We do not detect any of the other targeted emission lines in J1342+0928. To derive upper limits on the line fluxes, we averaged the datacubes over $2.8\times {\sigma }_{[{\rm{C}}{\rm{II}}]}$ (460 km s⁻¹). We measured the following 3σ upper limits: ${F}_{\mathrm{CO}(10-9)}\lt 0.32$ Jy km s⁻¹, ${F}_{\mathrm{CO}(7-6)}\lt 0.13$ Jy km s⁻¹, ${F}_{[{\rm{C}}{\rm{I}}]}\lt 0.14$ Jy km s⁻¹, ${F}_{\mathrm{CO}(3-2)}\lt 0.081$ Jy km s⁻¹, and ${F}_{{{\rm{H}}}_{2}{\rm{O}},1172\mathrm{GHz}}\lt 0.30$ Jy km s⁻¹.

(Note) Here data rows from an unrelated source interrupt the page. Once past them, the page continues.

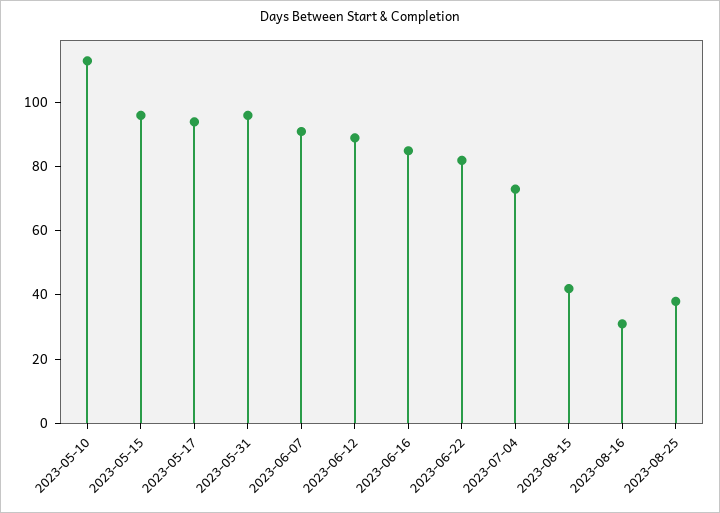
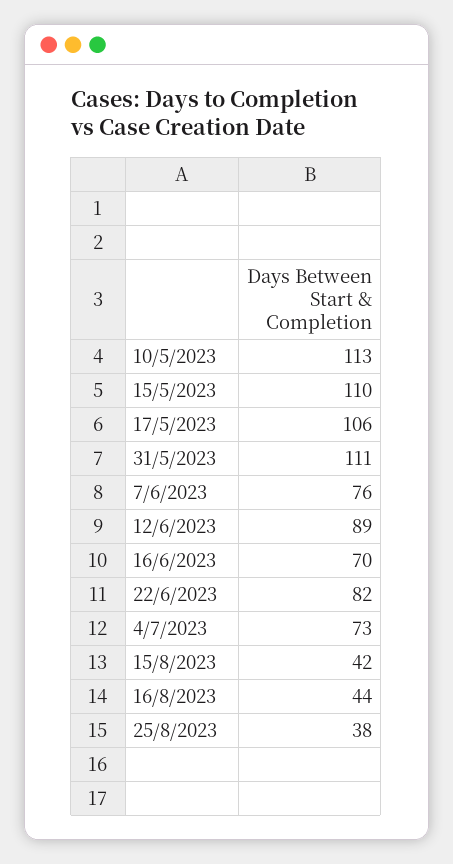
2023-05-15: 95 -> 110
2023-05-17: 95 -> 106
2023-05-31: 95 -> 111
2023-06-07: 90 -> 76
2023-06-16: 85 -> 70
2023-08-16: 30 -> 44

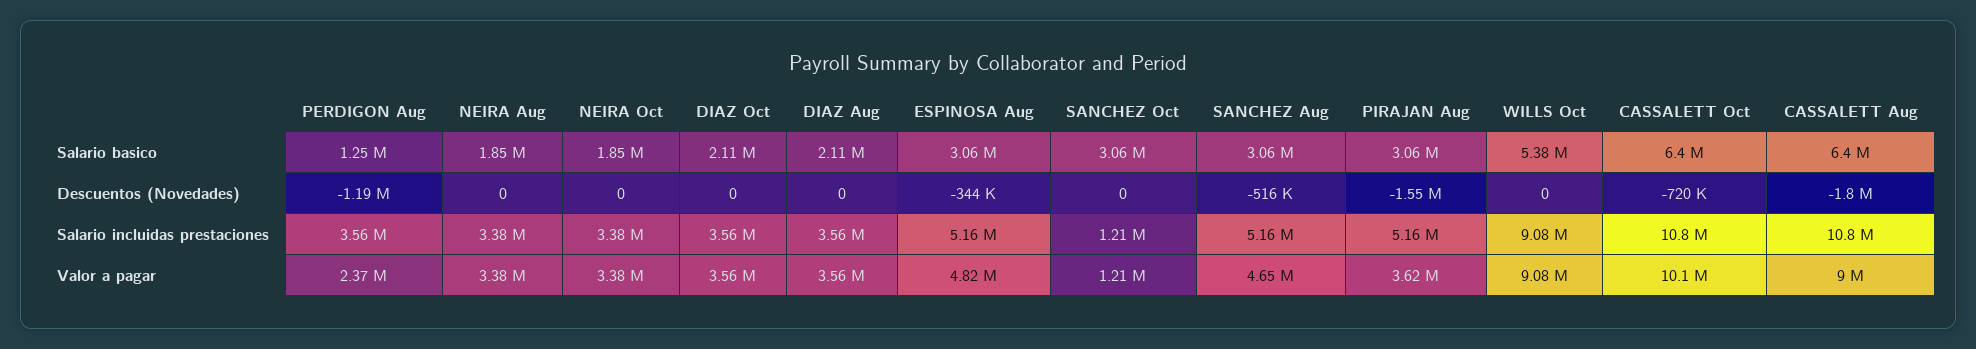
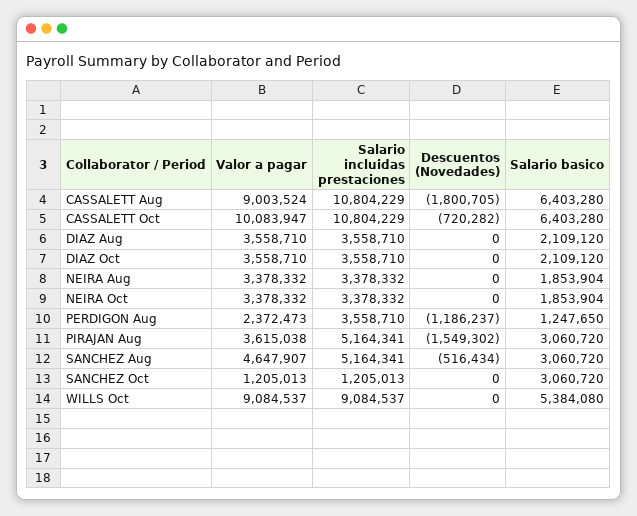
ESPINOSA Aug, Salario basico: 3060000 -> none
ESPINOSA Aug, Descuentos (Novedades): -344000 -> none
ESPINOSA Aug, Salario incluidas prestaciones: 5160000 -> none
ESPINOSA Aug, Valor a pagar: 4820000 -> none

The limits on the CO luminosity are ${L}_{\mathrm{CO}(10-9)}^{{\prime} }\lt 5.2\,\times {10}^{9}$ K km s⁻¹ pc², ${L}_{\mathrm{CO}(7-6)}^{{\prime} }\lt 4.3\times {10}^{9}$ K km s⁻¹ pc², and ${L}_{\mathrm{CO}(3-2)}^{{\prime} }\lt 1.5\times {10}^{10}$ K km s⁻¹ pc². We can estimate a limit on the molecular gas mass ${M}_{{{\rm{H}}}_{2}}$ by utilizing ${M}_{{{\rm{H}}}_{2}}=\alpha {L}_{\mathrm{CO}(1-0)}^{{\prime} }$ with α the CO luminosity-to-gas mass conversion factor. Assuming the CO(3–2) emission is thermalized (e.g., Riechers et al. 2009), the CO(1–0) luminosity is given by ${L}_{\mathrm{CO}(1-0)}^{{\prime} }={L}_{\mathrm{CO}(3-2)}^{{\prime} }$. Adopting $\alpha =0.8$ (e.g., Downes & Solomon 1998), we set an upper limit on the molecular gas mass of ${M}_{{{\rm{H}}}_{2}}\lt 1.2\times {10}^{10}$ ${M}_{\odot }$.

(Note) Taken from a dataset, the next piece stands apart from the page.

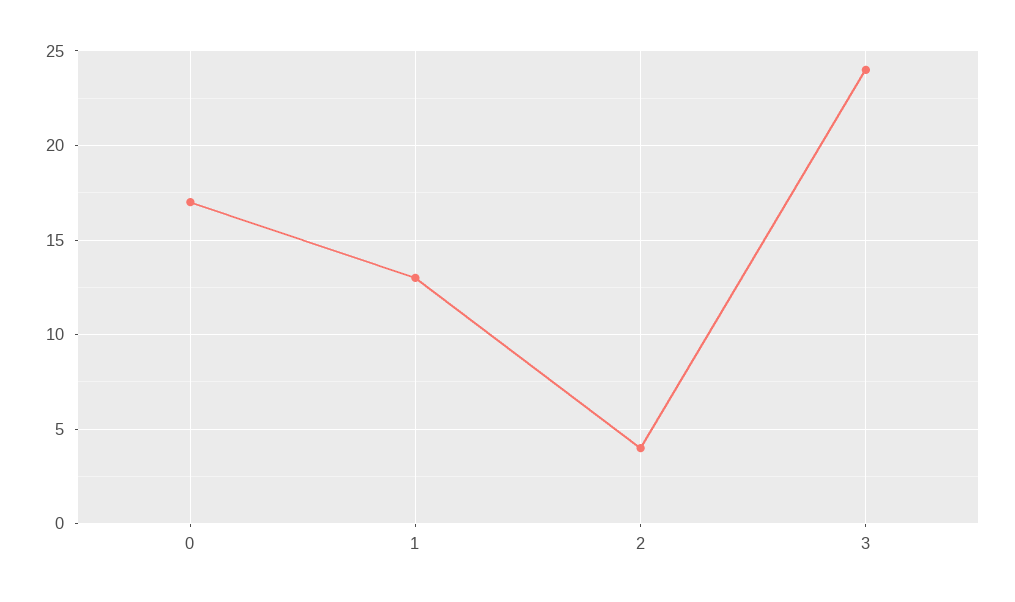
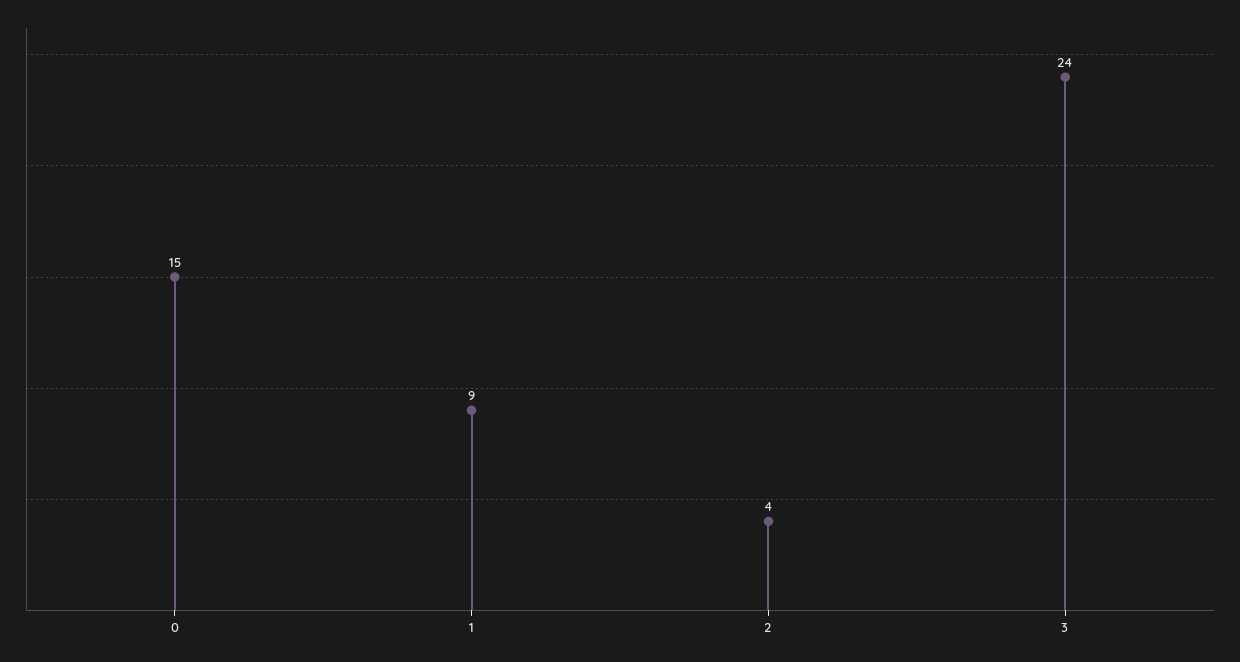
0: 17 -> 15
1: 13 -> 9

The limiting luminosity of the [C i] line is ${L}_{[{\rm{C}}{\rm{I}}]}\lt 7.8\,\times {10}^{7}$ ${L}_{\odot }$. With a measured [C ii] luminosity of ${L}_{[{\rm{C}}{\rm{II}}]}=(1.6\,\pm 0.2)\times {10}^{9}$ ${L}_{\odot }$ (Section 3.3), we can set a lower limit to the [C ii]-to-[C i] luminosity ratio of ${L}_{[{\rm{C}}{\rm{II}}]}/{L}_{[{\rm{C}}{\rm{I}}]}\gt 18$. Following Venemans et al. (2017), we can compare this luminosity ratio to those predicted by the ISM models of Meijerink et al. (2007). From the measured luminosity ratio we can exclude that the line emission originates from a region where the X-ray radiation from the accreting black hole is dominating the emission.

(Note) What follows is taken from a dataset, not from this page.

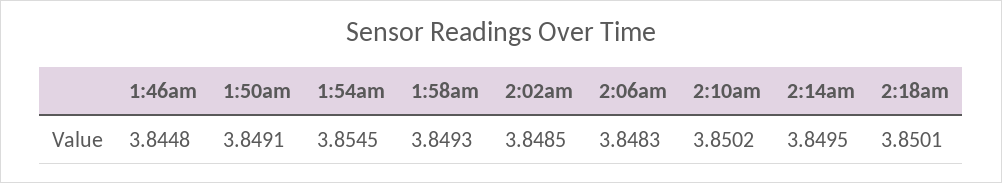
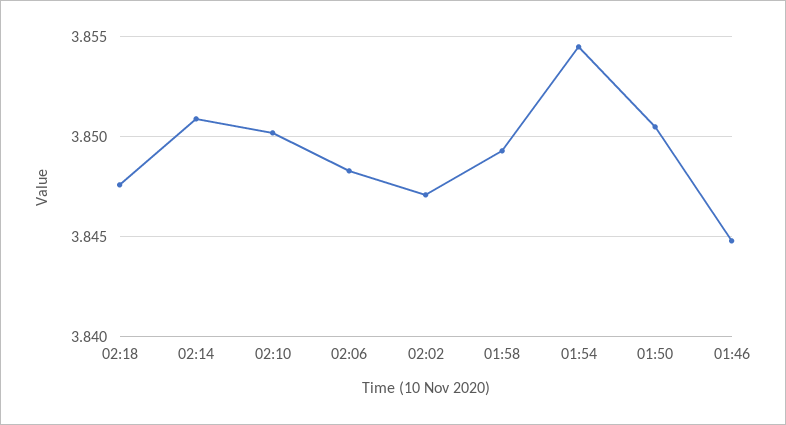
1:50am: 3.8491 -> 3.8505
2:02am: 3.8485 -> 3.847
2:14am: 3.8495 -> 3.851
2:18am: 3.8501 -> 3.8475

From the velocity dispersion σ of the [C ii] emission and the radius R of the line emitting region, we can estimate a dynamical mass of the quasar host galaxy by utilizing the virial theorem: ${M}_{\mathrm{dyn}}=3R{\sigma }^{2}/2G$ with G as the gravitational constant. Assuming that the velocity dispersion can be derived from the Gaussian fit to the [C ii] emission (Figure 1), and adopting a maximum radius of the [C ii] emission of $R\lt 3.5\,\mathrm{kpc}$ (Section 3.3), we infer a dynamical mass ${M}_{\mathrm{dyn}}\lt 3.2\times {10}^{10}$ ${M}_{\odot }$. If instead we assume that the [C ii] emission is in a rotating disk with inclination angle i (e.g., Wang et al. 2013; Willott et al. 2015; Venemans et al. 2016), we derive a higher dynamical mass of ${M}_{\mathrm{dyn}}\lt 1.0\times {10}^{11}/{\sin }^{2}(i)$ ${M}_{\odot }$. Adopting $i=55^\circ$, the median inclination angle of $z\sim 6$ quasar hosts (Wang et al. 2013), the dynamical mass of J1342+0928 becomes ${M}_{\mathrm{dyn}}\lt 1.5\,\times {10}^{11}$ ${M}_{\odot }$, which is ≲190× higher that of the black hole (Bañados et al. 2017). To more accurately constrain the dynamical mass, high spatially resolved observations of the [C ii] emission are necessary.